• _GIVEN INSTRUCTION A_: In the poetry post, how is Sara's husband described?
• _GIVEN INSTRUCTION B_: Carry the poetry post forward, picking up right after its final line.

• _PASSAGE TO READ_:
------------------------------------------------

Thursday, August 03, 2006

poetry friday

Seems like all of my friends are having babies... this poem is especially for my friend Sara, whose tummy dweller is still a mystery.

For an Unborn Baby

If she's a girl,
I hope she'll stretch her wings
and grow up free, wide ranging
like a seagull, dealing with the winds
competently, swifting of currents of air,
able to live on anything she can find
in the murky sea, or even in rubbish heaps,
adapting with ease when storms drive her inland.
May she choose wisely if in the end
she settles on one name, one piece of ground.

May she banish those who'd seek to protect her
from heartbreak, or joy.
- And may he achieve no less
if he's a boy.

Janet Shepperson

And another poem, suggested by that same Sara, whose husband is a manic gardener:

Attack of the Squash People

And thus the people every year
in the valley of humid July
did sacrifice themselves
to the long green phallic god
and eat and eat and eat.
They're coming, they're on us,
the long striped gourds, the silky
babies, the hairy adolescents,
the lumpy vast adults
like the trunks of green elephants.
Recite fifty zucchini recipes!

------------------------------------------------

Data records:
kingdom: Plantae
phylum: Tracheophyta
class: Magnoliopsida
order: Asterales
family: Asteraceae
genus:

------------------------------------------------

• _ANSWER A_: As a manic gardener.

• _ANSWER B_:
Zucchini tempura; creamed soup;
sauté with olive oil and cumin,
tomatoes, onion; frittata;
casserole of lamb; baked
topped with cheese; marinated;
stuffed; stewed; driven
through the heart like a stake.
Get rid of old friends: they too
have gardens and full trunks.
Look for newcomers: befriend
them in the post office, unload
on them and run. Stop tourists
in the street. Take truckloads
to Boston. Give to your Red Cross.
Beg on the highway: please
take my zucchini, I have a crippled
mother at home with heartburn.
Sneak out before dawn to drop
them in other people's gardens,
in baby buggies at churchdoors.
Shot, smuggling zucchini into
mailboxes, a federal offense.
With a suave reptilian glitter
you bask among your raspy
fronds sudden and huge as
alligators. You give and give
too much, like summer days
limp with heat, thunderstorms
bursting their bags on our heads,
as we salt and freeze and pickle
for the too little to come.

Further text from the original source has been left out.